Un rapport étayé par un large réseau
Le rapport de 2022 repose sur un réseau bien plus large que celui d’il y a cinquante ans. Des expertes et experts de la Norwegian Business School, du Potsdam Institute for Climate Impact Research et du Stockholm Resiliance Center ont participé au projet. Le label « Earth for all » regroupe des représentantes et représentants des sciences exactes et sociales ainsi que des spécialistes originaires de pays du Sud. Mamphela Ramphele, l’autre coprésidente du Club de Rome, est sud-africaine.
D’un point de vue méthodologique, le rapport s’appuie sur des approches économiques novatrices, comme le « concept du donut » de Kate Raworth. Il existe d’après celui-ci des limites planétaires (et sociales) claires. Le rapport propose un modèle dit « de bien-être » qui n’envisage pas le produit intérieur brut en tant qu’unique mesure du progrès humain, mais attribue par exemple une valeur à la nature et aux tâches de soins. Sandrine Dixson y voit une « nouvelle façon de penser, selon laquelle la production et l’extraction de matières premières ne sont pas les seules mesures du développement humain ». Le rapport cite la Finlande, l’Islande, la Nouvelle-Zélande, l’Écosse et le Pays de Galles en exemples, mais ne fait aucune mention de la Suisse. Celle-ci a renoncé à faire sa part pour protéger le climat, en refusant la loi sur le CO2 l’an dernier.

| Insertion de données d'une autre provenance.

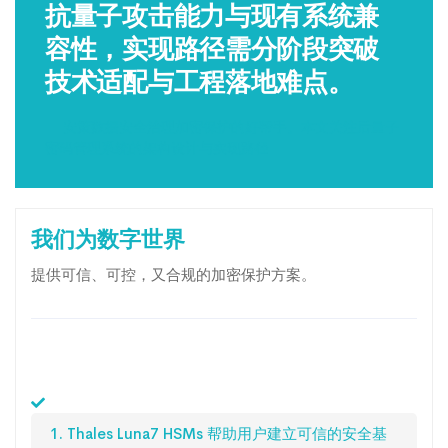
抗量子攻击能力与现有系统兼
容性，实现路径需分阶段突破
技术适配与工程落地难点。
- -安策数据安全治理加密保护的好帮手。本文关注后量子
密码管理系统的架构设计与实现路径
我们为数字世界
提供可信、可控，又合规的加密保护方案。
1. Thales Luna7 HSMs 帮助用户建立可信的安全基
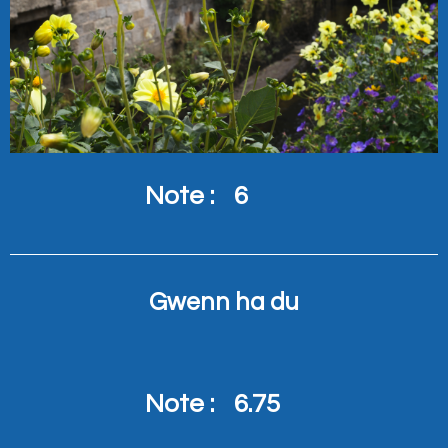
Note :
6
Gwenn ha du
Note :
6.75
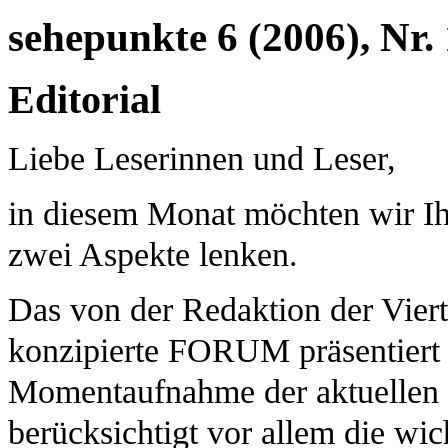
sehepunkte 6 (2006), Nr.
Editorial
Liebe Leserinnen und Leser,
in diesem Monat möchten wir I
zwei Aspekte lenken.
Das von der Redaktion der Vierte
konzipierte FORUM präsentiert 
Momentaufnahme der aktuellen 
berücksichtigt vor allem die wic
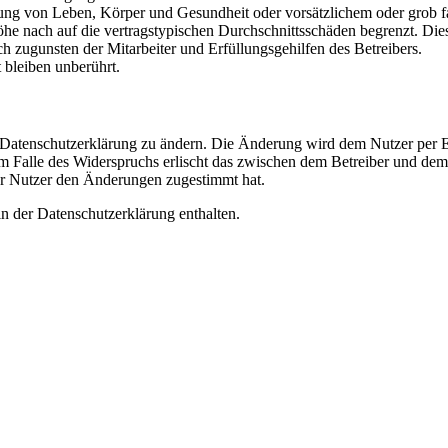
ng von Leben, Körper und Gesundheit oder vorsätzlichem oder grob fah
e nach auf die vertragstypischen Durchschnittsschäden begrenzt. Dies
h zugunsten der Mitarbeiter und Erfüllungsgehilfen des Betreibers.
bleiben unberührt.
e Datenschutzerklärung zu ändern. Die Änderung wird dem Nutzer per E-
m Falle des Widerspruchs erlischt das zwischen dem Betreiber und dem 
er Nutzer den Änderungen zugestimmt hat.
n der Datenschutzerklärung enthalten.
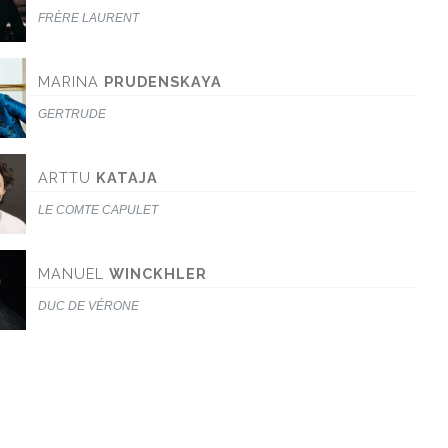
FRÈRE LAURENT
MARINA
PRUDENSKAYA
GERTRUDE
ARTTU
KATAJA
LE COMTE CAPULET
MANUEL
WINCKHLER
DUC DE VÉRONE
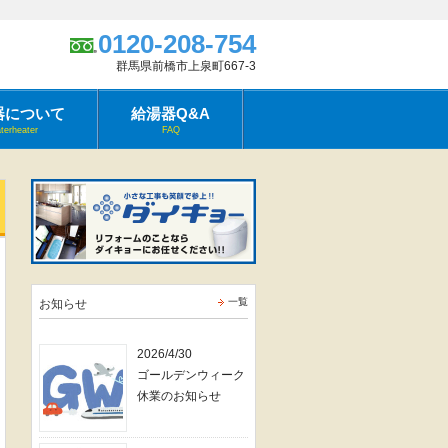
0120-208-754
群馬県前橋市上泉町667-3
器について
給湯器Q&A
terheater
FAQ
一覧
お知らせ
2026/4/30
ゴールデンウィーク
休業のお知らせ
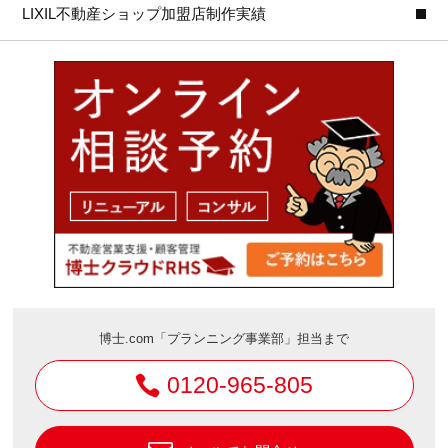
LIXIL不動産ショップ加盟店制作実績
博士.com「プランニング事業部」担当まで
0120-965-805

Quelle concrétisation politique ?
Reste à savoir comment le nouveau rapport entend faire adopter ses recommandations par les politiques. Il mise pour cela sur la convocation d’assemblées citoyennes, comme l’a déjà demandé le mouvement de la Grève pour le climat. L’idée est que des citoyennes et citoyens tiré-e-s au sort auraient davantage de motivation que les parlementaires pour suggérer des mesures climatiques efficaces. En Suisse, une proposition de Balthasar Glättli (Verts) visant à créer un tel conseil climatique a toutefois nettement échoué devant les chambres fédérales l’année dernière, ainsi que l’a expliqué entre autres le magazine de Pro Natura. En France, une convention citoyenne a établi une liste de mesures concrètes, mais contrairement à ce qu’il avait promis, le président Macron en a ignoré la majeure partie.
Dans ses 250 pages, le rapport « Earth for all » n’est pas totalement dépourvu de jargon technique, certes, mais il est généralement très lisible. Paru début septembre en allemand, il sera bientôt disponible en anglais, chinois et japonais. Espérons qu’il le sera aussi en français et dans d’autres langues. Aura-t-il le même succès que son prédécesseur d’il y a cinquante ans ? On peut le souhaiter, car à en croire ses autrices et auteurs, la décennie 2020 et 2030 est « décisive » pour transformer le système économique et réussir le tournant écologique.